(679k) Kinetic Study of the Hydroxylation of Epoxidized Palm Oil Using NIR Spectroscopy for Reaction Monitoring

Vegetables oils and animal fats are renewable raw materials mainly used in the food industry, in the production of biofuels and in the oleochemical industry, which has a wide variety of derivates including functional chemicals and raw materials for polymers. One of the most used oleochemical derivates to produce biobased polymers are fatty polyols, commercially known by NOP’s (Natural Oil Polyols). It is estimated that the annual world requirement of NOP’s is between 1 and 6.6 Mt. Additionally, Colombian market of polyols is about 7.000 tons per year, which are entirely petroleum derivate. The use of polyols in the industry is for the manufacture of polyurethanes

Colombia is a major producer of palm oil with a current annual production of around 1.6 million tons, which is mostly used in the food industry (58%) and in the manufacture of biodiesel (33%) via transesterification with methanol. However, during last years this agricultural sector has been suffering by large crop losses caused by the bud rot disease. As a result, growers associations started to develop and implement a more resistant hybrid specie obtained by crossing Elaeis guineensis y Elaeis oleifera. This hybrid exhibits a higher productivity, and the obtained vegetable oil has a higher content of oleic acid within the trialcyl glycerides. For this reason, the oil from this new hybrid is commercially refereed as high-oleic palm oil.

The higher content of unsaturated fatty acid chains confers this oil suitable properties for further valorization, other than biodiesel, in the oleochemical industry. High-oleic palm oil could be used as feedstock in the production of epoxides and polyols, which have a large demand in the manufacture of polymers and resins. In this regard, the aim of this work is to develop a kinetic study of the hydroxylation reaction of epoxidized high oleic palm oil focusing on the production of polyols.

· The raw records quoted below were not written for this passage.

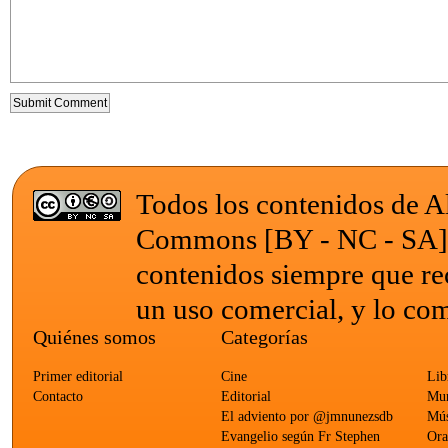
Todos los contenidos de Al
Commons [BY - NC - SA
contenidos siempre que re
un uso comercial, y lo com
Quiénes somos
Categorías
Primer editorial
Cine
Lib
Contacto
Editorial
Mun
El adviento por @jmnunezsdb
Mús
Evangelio según Fr Stephen
Ora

The chemical pathway to produce polyols was the epoxidation of double bounds in the unsaturated fatty acid chains, followed by hydroxylation with a proton donor. The proton donor used to cleavage oxirane rings was ethylene glycol to produce two hydroxyl groups for each epoxy group and the catalyst was sulfuric acid. The kinetic model was a power law, experiments with different catalyst loading were done to verify the relation between the catalyst loading and reaction rate, the order of the reagents were checked by adding various molar ratio, finally, to compute the kinetic parameter a three-factor box Behnken design of experiments was carried out, then to adjust the parameters value a genetic algorithm was done.

The advance of the reaction in the different tests was carried out by measuring the epoxy number and the hydroxyl value. The hydroxyl value is measure by titration employing pyridine and anhydride acetic as reagents. Those chemicals are toxic, and its handling is dangerous, additionally this technique takes 2-3 hours to perform. That is why the measurement of the hydroxyl value was done by NIR spectroscopy. Before measuring the hydroxyl value, a calibration was made, which was carried out by taking the absorbance of known hydroxyl value samples and correlate this absorbance with the value using PLS regression (partial least square).

In a subsequent stage, and to assess the main characteristics of natural oil polyols (molecular weight, viscosity at room temperature, functionality), different ring opening agents were used during hydroxylation, namely diethylene glycol, propylene glycol and glycerol.